Human-machine performance

This study area addresses questions about operator capabilities and limitations in performing different tasks in TMC, with or without machine assistance. Some candidate issues for experimentation are:

  • How many incidents can an operator manage at one time?
  • How can operators verify incident reports from different sources?
  • What is the impact of false alarms from an incident detection support system or the usefulness of that system to the operator?

Job design

Included in this study are questions about how the various tasks that are required of operators should be combined and assigned to specific staff positions. Some candidate issues for experimentation are:

  • How involved should the TMC operator be in supervising field maintenance actions? For example, should an operator who is responsible for traffic-signal timing also supervise maintenance of signals and controllers?
  • Should responsibilities for TMC operators be assigned geographically -- each is responsible for a given segment of the city -- or functionally -- some operators monitor the roadway system for incidents while other operators manage traffic on the whole network?
  • Should cellular telephone incident reports come straight to TMC operators, or should someone else receive these calls and summarize their content for the operators?

Operator training

Included in this study area are questions about which operator skills and abilities are required to perform assigned tasks and what team training is needed. Some candidate issues for experimentation are:

  • Should TMC operators' formal training include cross training on all TMC duties and the procedures used by other public agencies -- e.g., incident-service providers?
  • How much detailed knowledge do operators need about the software support systems that they must use in their jobs?

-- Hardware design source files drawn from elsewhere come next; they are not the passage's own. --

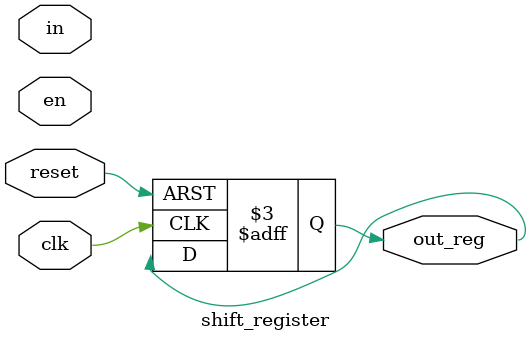
<source format=sv>
`include "config.vh"

`ifdef  USE_STRUCTURAL_IMPLEMENTATION

module shift_register
#(
	parameter w = 1
) 
(
	input		logic						clk,
	input		logic						reset,
	input		logic						en,
	input		logic						in,
	output	logic [w - 1:0] out_reg
);

	logic [w - 1:0] q;
	wire [w - 1:0] d = {in, q[w - 1:1]};

	register #(w) i_reg(clk, reset, en, d, q);
    
	assign out_reg = q;

endmodule: shift_register

`else

module shift_register
#(
	parameter w = 1
) 
(
	input		logic						clk,
	input		logic						reset,
	input		logic						en,
	input		logic						in,
	output	logic [w - 1:0] out_reg
);

	always_ff @(posedge clk or posedge reset)
		if (reset)
			out_reg <= '0;
		else if (en)
			out_reg <= {in, out_reg[w - 1:1]};

endmodule: shift_register

`endif
</source>
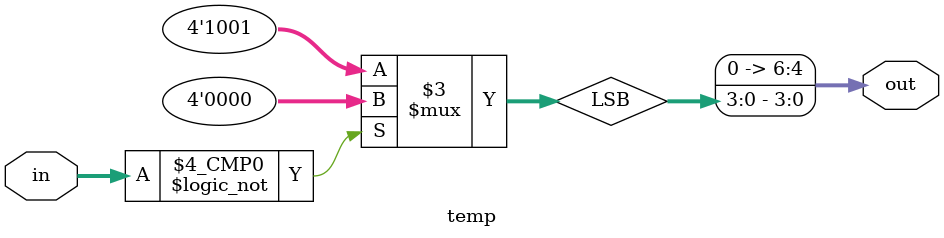
<source format=v>
module temp(
    input [3:0] in,

    output [6:0] out
);

wire [2:0] MSB;
reg [3:0] LSB;

/*
parameter ZERO =  7'b100_0000;
parameter ONE =   7'b111_1001;
parameter TWO = 7'b010_0100;
parameter THREE = 7'b011_0000;
parameter FOUR = 7'b001_1001;
parameter FIVE = 7'b001_0010;
parameter SIX = 7'b000_0010;
parameter SEVEN = 7'b111_1000;
parameter EIGHT = 7'b000_0000;
parameter NINE = 7'b001_1000;
parameter A = 7'b000_1000;
parameter B = 7'b000_0001;
parameter C = 7'b100_0110;
parameter D = 7'b010_0001;
parameter E = 7'b000_0110;
parameter F = 7'b000_1110;
*/

parameter ZERO =  7'b100_0000;
parameter ONE =   7'b111_1001;

always @(in) begin
    case (in)
        4'b0000: begin //zero
            LSB = ZERO[3:0];
            
        end
         default: begin
            LSB = ONE[3:0];
         end    
    endcase      
end

//MSB = 3'b111;

assign out = LSB;

endmodule   
</source>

Human Factors ATMS TMC Design Guidelines Handbook

A primary product of this research is a comprehensive design handbook of recommendations and guidelines for the designers and users of the future ATMS TMC. This handbook is being developed in two phases. In the first phase, which was completed last summer, analytic data was obtained through: (1) visits to approximately two dozen TMCs and other operational command and control centers and (2) interviews with TMC experts in the United States, Canada, and Europe. Based on these findings, a draft handbook is being prepared. This draft will be modified and refined based on inputs from the study's second phase. During the second phase, empirical data will be obtained by testing technologies and conducting comprehensive human factors experiments on the ATMS research simulator. The resulting final handbook of design standards and guidelines will be available by December 1995.

Summary

The Federal Highway Administration's human factors research program in ATMS is designed to meet the current and projected needs of the TMC design community. Design guidelines are developed based on user requirements and analytical assessments of existing TMCs and comparable systems. The first edition of the human factors ATMS TMC design handbook will be available before the end of 1995, in time to support current upgrades and designs of TMCs. The human factors TMC research simulator supports the development of empirically based human factors design guidelines. This research test bed will continue to support the development and refinement of ATMS TMC design well into the future.

Nazemeh Sobhi is a highway engineer in the Office of Safety and Traffic Operations Research and Development, Federal Highway Administration. Her expertise is in the human factors aspects of intelligent transportation systems. She received a bachelor's degree in computer science from Radford University in 1987 and a master's degree in transportation engineering from the Virginia Polytechnic Institute and State University in 1989. Currently, she is a doctoral candidate in civil engineering at the University of Maryland.